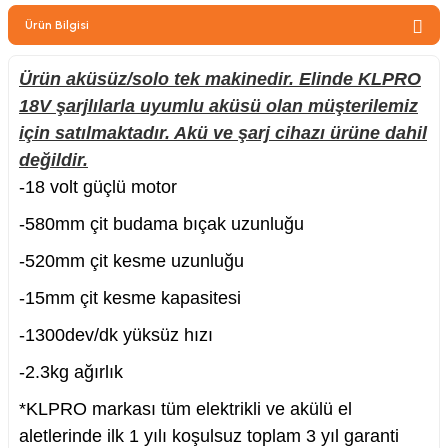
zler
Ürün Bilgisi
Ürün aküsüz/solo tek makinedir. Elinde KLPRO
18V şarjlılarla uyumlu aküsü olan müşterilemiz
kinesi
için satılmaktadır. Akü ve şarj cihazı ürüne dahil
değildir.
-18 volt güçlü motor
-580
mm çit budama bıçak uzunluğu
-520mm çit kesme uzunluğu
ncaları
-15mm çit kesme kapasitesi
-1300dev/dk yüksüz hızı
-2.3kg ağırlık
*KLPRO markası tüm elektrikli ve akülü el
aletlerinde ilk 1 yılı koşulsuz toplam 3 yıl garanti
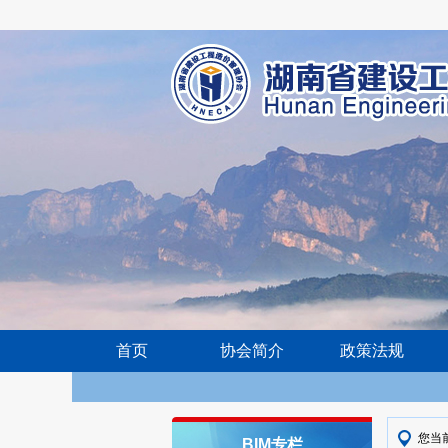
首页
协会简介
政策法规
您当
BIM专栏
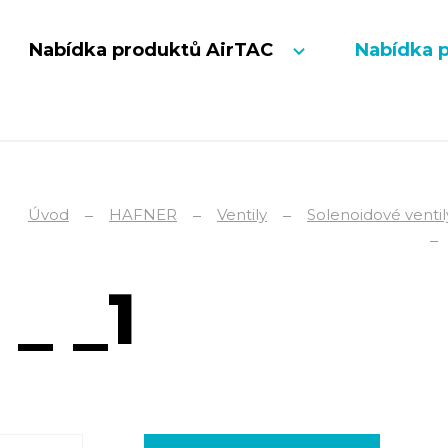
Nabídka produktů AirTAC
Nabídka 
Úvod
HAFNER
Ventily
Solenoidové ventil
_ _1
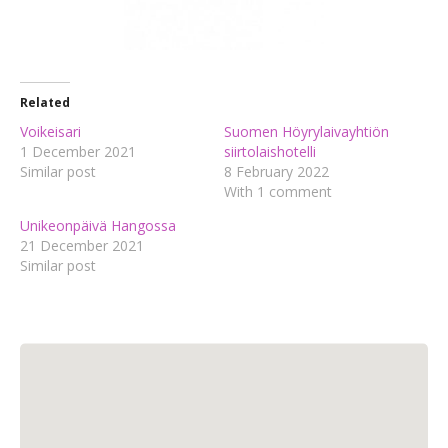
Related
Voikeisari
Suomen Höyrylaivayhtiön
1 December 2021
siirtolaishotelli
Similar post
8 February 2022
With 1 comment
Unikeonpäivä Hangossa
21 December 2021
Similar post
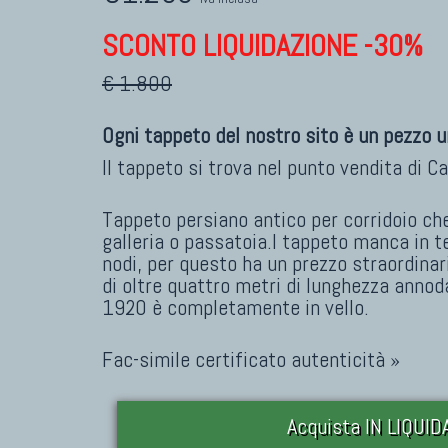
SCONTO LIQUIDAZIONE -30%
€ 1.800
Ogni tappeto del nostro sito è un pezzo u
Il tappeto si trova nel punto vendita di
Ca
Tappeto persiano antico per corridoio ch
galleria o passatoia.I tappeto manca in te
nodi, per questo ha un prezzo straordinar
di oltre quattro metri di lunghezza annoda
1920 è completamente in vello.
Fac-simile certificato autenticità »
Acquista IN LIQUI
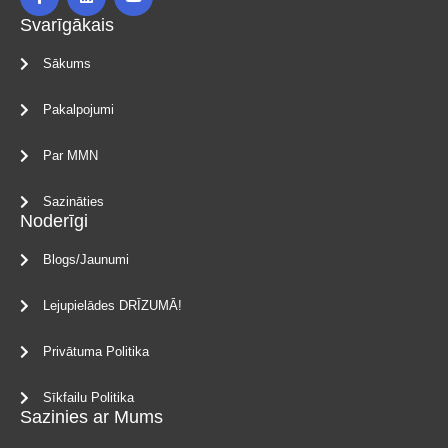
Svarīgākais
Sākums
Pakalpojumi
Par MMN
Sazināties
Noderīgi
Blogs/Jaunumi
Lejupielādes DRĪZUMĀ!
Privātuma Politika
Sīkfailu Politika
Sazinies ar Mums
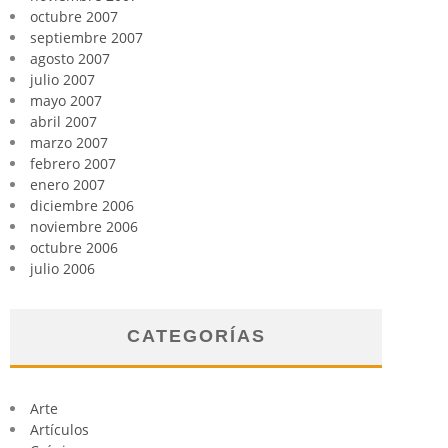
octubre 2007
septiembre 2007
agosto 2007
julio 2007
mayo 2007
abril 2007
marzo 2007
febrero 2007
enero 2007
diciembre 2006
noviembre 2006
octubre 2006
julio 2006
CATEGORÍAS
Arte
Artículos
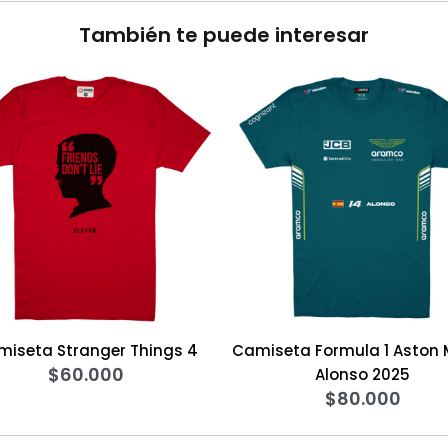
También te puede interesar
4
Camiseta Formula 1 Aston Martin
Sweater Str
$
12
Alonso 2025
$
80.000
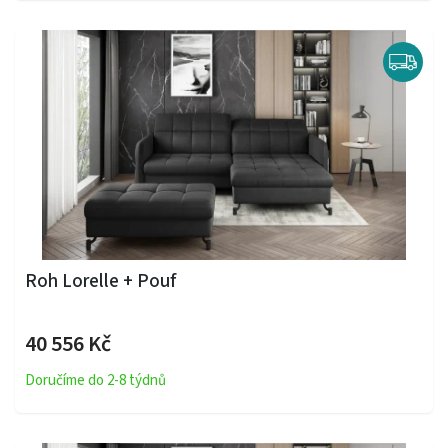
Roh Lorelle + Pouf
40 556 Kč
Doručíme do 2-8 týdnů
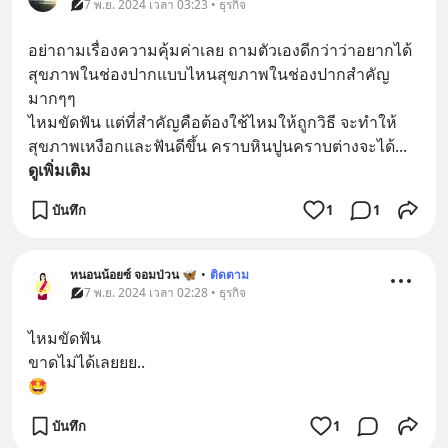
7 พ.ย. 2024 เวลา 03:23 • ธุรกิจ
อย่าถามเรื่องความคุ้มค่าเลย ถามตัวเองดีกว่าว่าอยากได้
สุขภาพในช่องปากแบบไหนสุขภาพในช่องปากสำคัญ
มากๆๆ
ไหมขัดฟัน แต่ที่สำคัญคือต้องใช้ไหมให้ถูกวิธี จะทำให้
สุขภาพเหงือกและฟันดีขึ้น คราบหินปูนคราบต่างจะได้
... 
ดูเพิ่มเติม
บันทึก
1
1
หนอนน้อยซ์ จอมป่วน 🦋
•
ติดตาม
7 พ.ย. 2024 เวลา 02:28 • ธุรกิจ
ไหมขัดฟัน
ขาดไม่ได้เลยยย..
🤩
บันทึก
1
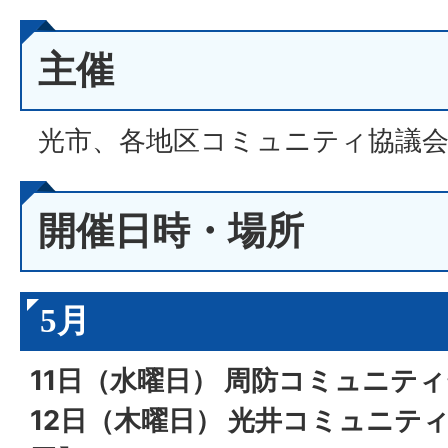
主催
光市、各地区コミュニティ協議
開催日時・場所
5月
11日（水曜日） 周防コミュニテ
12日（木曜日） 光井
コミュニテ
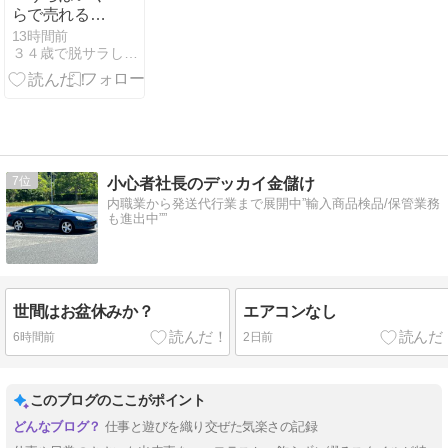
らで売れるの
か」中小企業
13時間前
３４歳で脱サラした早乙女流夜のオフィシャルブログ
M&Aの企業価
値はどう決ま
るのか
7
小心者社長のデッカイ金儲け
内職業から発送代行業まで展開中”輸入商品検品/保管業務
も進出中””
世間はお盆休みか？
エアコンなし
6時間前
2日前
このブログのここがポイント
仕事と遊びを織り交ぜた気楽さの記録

═══

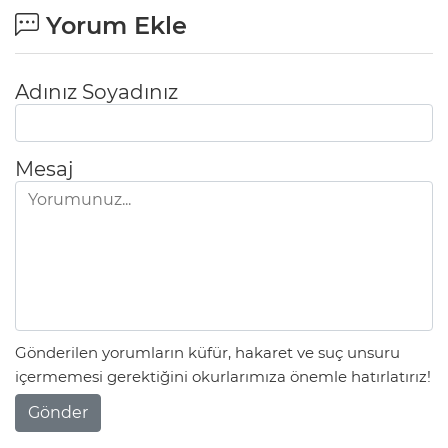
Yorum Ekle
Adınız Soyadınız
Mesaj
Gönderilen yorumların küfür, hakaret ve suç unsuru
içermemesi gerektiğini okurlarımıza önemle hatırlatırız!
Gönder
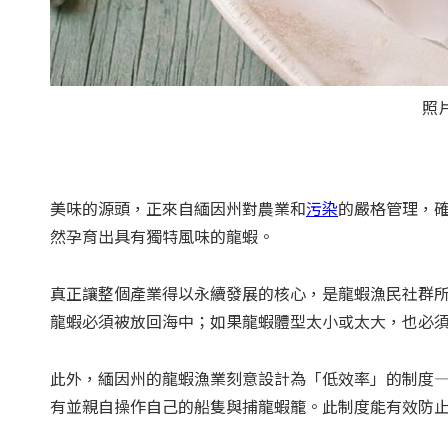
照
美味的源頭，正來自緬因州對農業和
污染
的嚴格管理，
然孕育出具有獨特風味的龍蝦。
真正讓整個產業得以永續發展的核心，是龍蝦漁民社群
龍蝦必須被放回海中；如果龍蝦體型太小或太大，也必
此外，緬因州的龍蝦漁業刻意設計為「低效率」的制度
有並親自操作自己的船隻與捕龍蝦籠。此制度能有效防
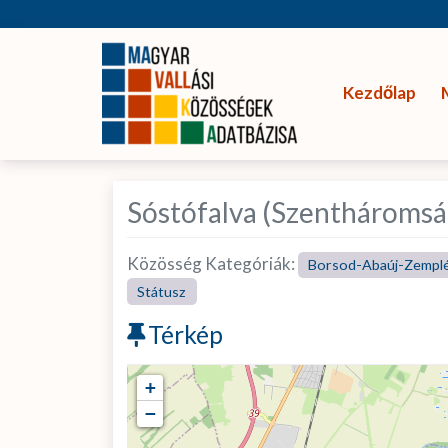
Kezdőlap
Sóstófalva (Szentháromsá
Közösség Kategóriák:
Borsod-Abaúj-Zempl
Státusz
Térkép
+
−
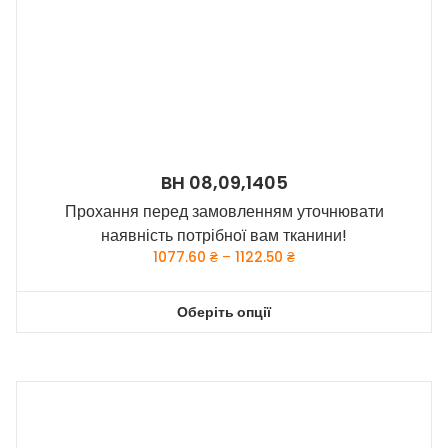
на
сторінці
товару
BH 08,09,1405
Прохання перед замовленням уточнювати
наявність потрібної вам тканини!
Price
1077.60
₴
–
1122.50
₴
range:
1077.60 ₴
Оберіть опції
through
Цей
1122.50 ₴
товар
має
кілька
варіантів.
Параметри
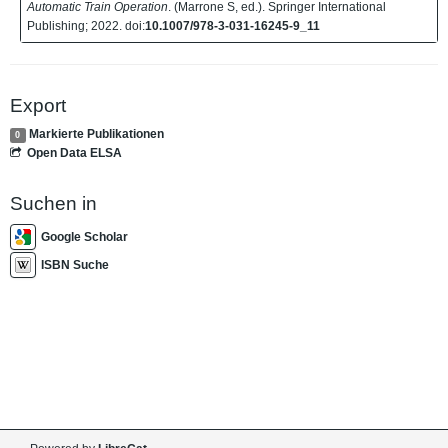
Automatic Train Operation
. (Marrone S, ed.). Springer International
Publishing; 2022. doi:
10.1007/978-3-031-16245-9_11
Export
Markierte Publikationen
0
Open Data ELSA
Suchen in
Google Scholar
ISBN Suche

═══

DIRECTIONS FOR THIS TASK =>
Determine the number of lines in the listing that contain the string "KLPRO". Write that number and nothing else.

ANSWER TO THIS PROBLEM =>
2